• [DATA EXTRACT]:
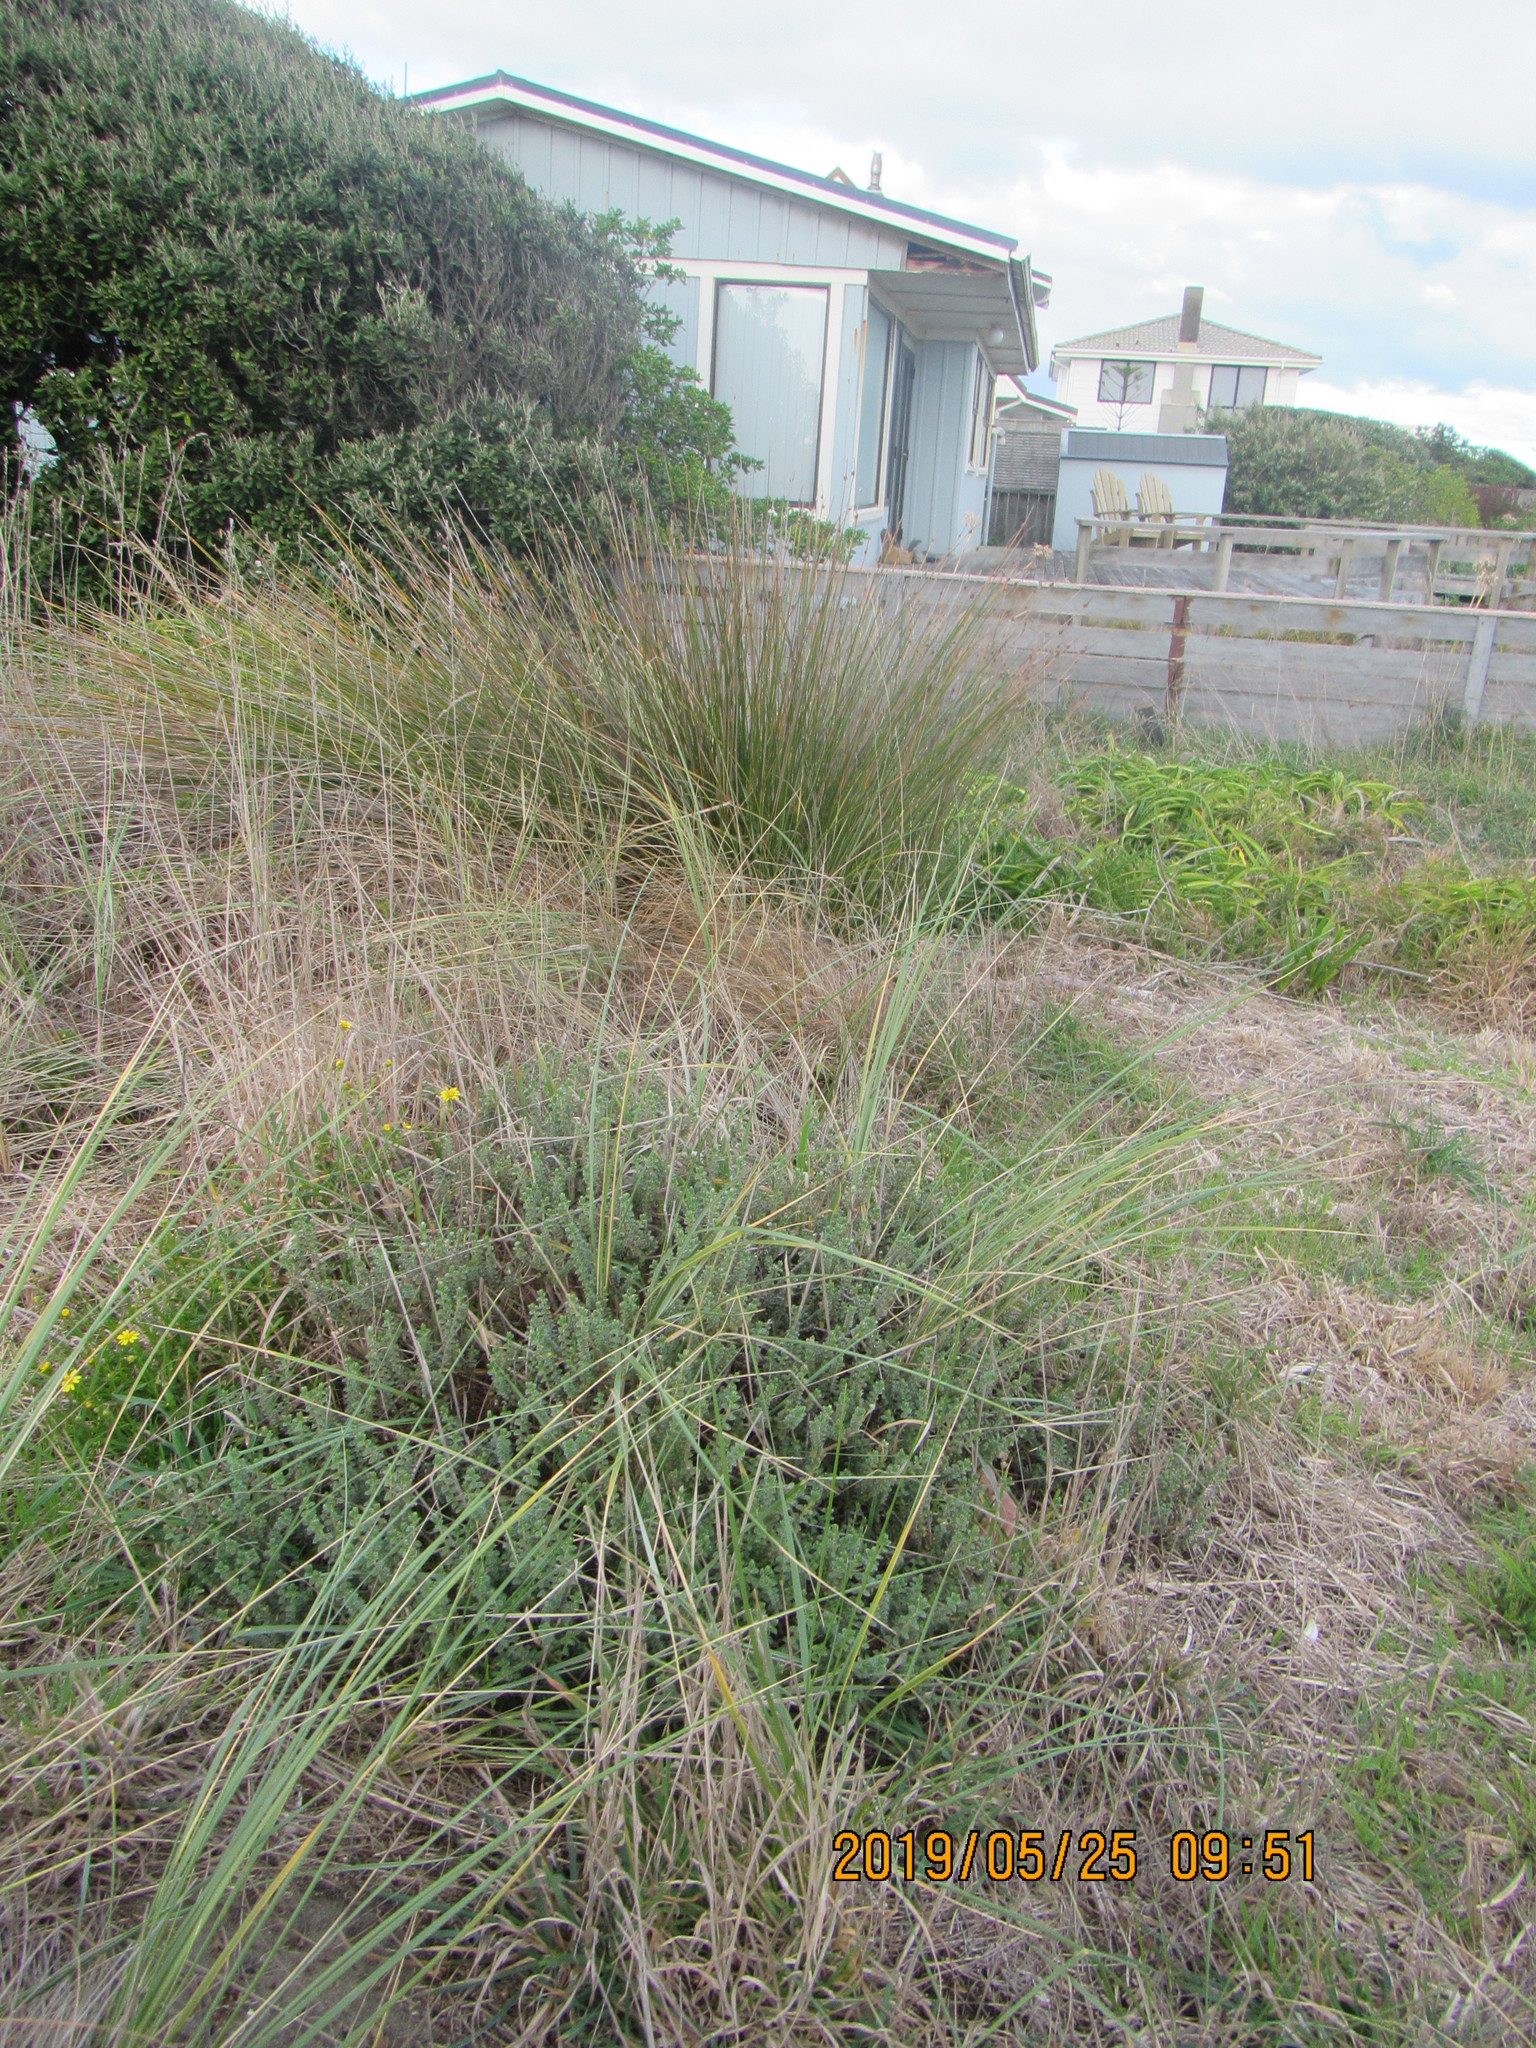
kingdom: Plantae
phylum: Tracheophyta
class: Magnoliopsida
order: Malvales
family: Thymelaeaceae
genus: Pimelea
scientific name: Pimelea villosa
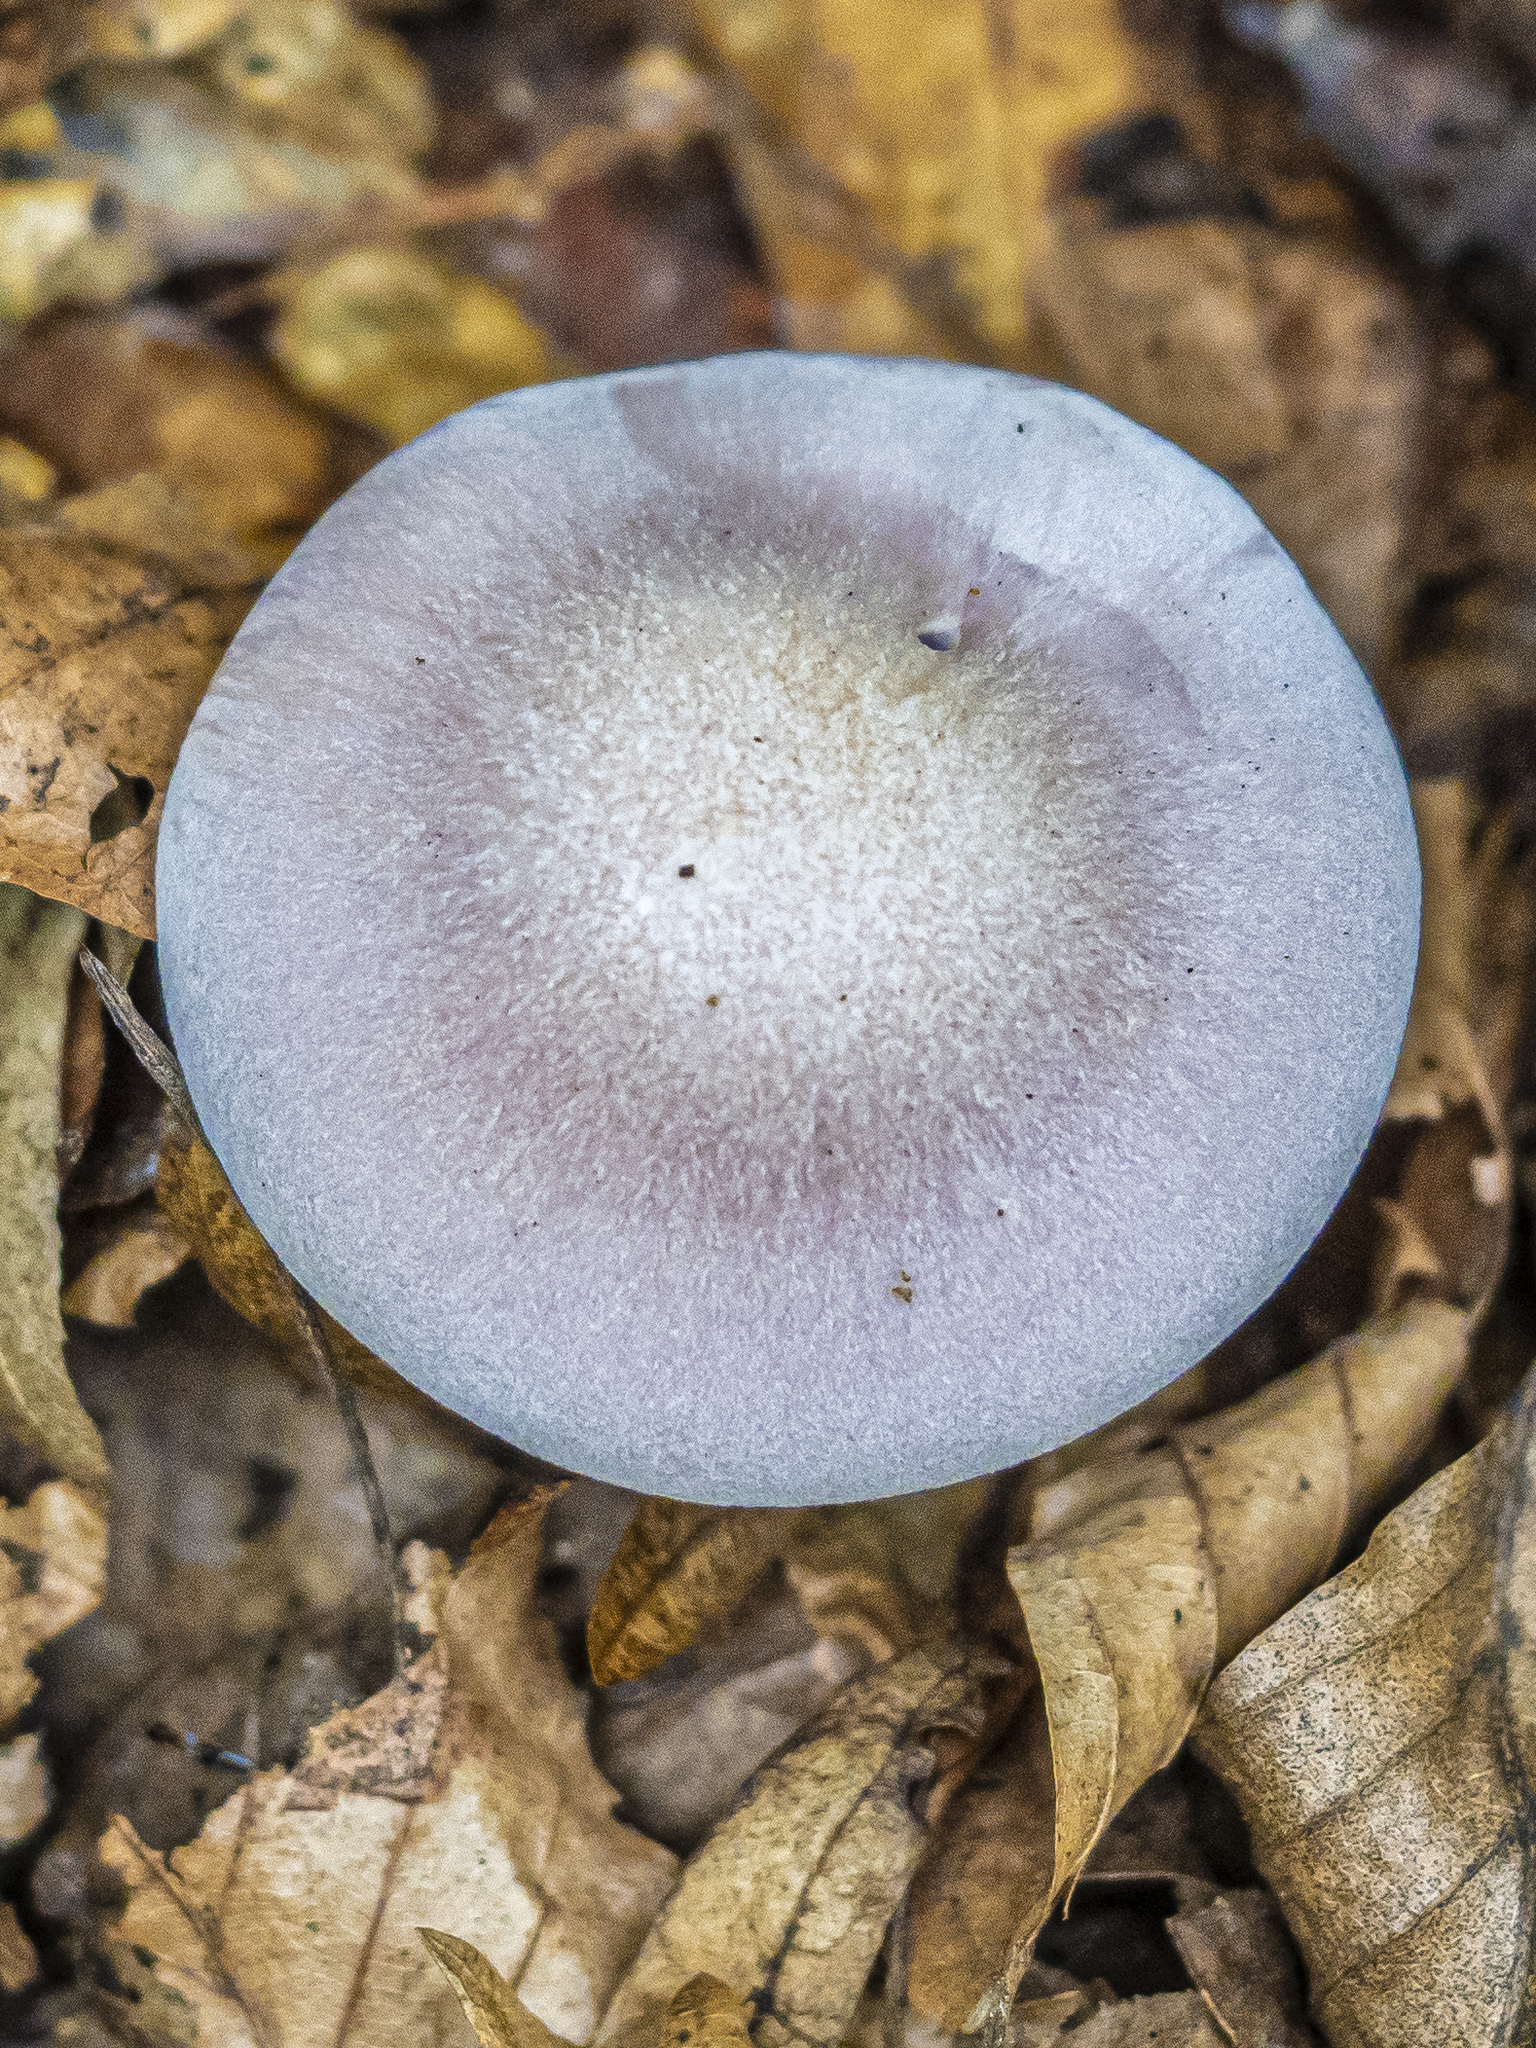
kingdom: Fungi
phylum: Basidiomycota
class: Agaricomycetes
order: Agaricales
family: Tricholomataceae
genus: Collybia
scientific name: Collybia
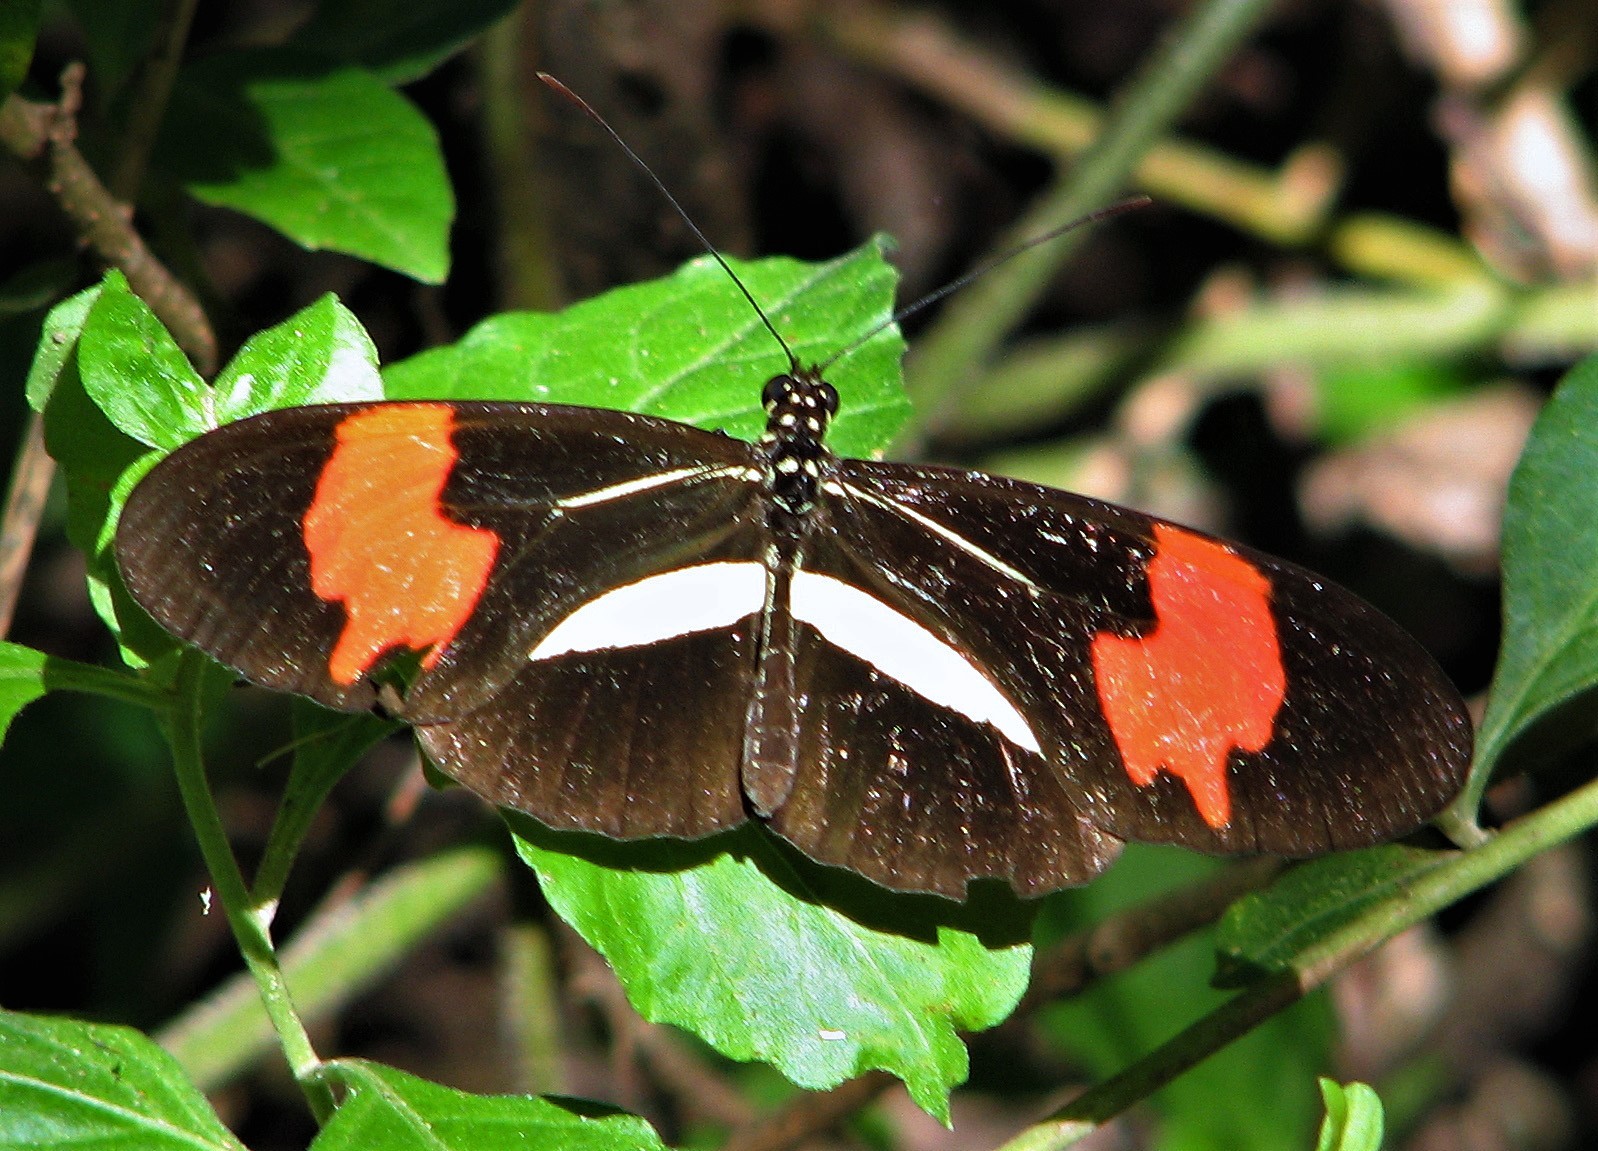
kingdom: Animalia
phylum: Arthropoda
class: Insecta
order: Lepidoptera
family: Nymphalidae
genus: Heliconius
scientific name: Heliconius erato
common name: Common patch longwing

• [TASK BRIEF]:
Recast every line of the records above as a JSON list of strings, one string per line, omitting blank lines and the pictures.

• [EXPECTED ANSWER]:
[
  "kingdom: Plantae",
  "phylum: Tracheophyta",
  "class: Magnoliopsida",
  "order: Malvales",
  "family: Thymelaeaceae",
  "genus: Pimelea",
  "scientific name: Pimelea villosa",
  "kingdom: Fungi",
  "phylum: Basidiomycota",
  "class: Agaricomycetes",
  "order: Agaricales",
  "family: Tricholomataceae",
  "genus: Collybia",
  "scientific name: Collybia",
  "kingdom: Animalia",
  "phylum: Arthropoda",
  "class: Insecta",
  "order: Lepidoptera",
  "family: Nymphalidae",
  "genus: Heliconius",
  "scientific name: Heliconius erato",
  "common name: Common patch longwing"
]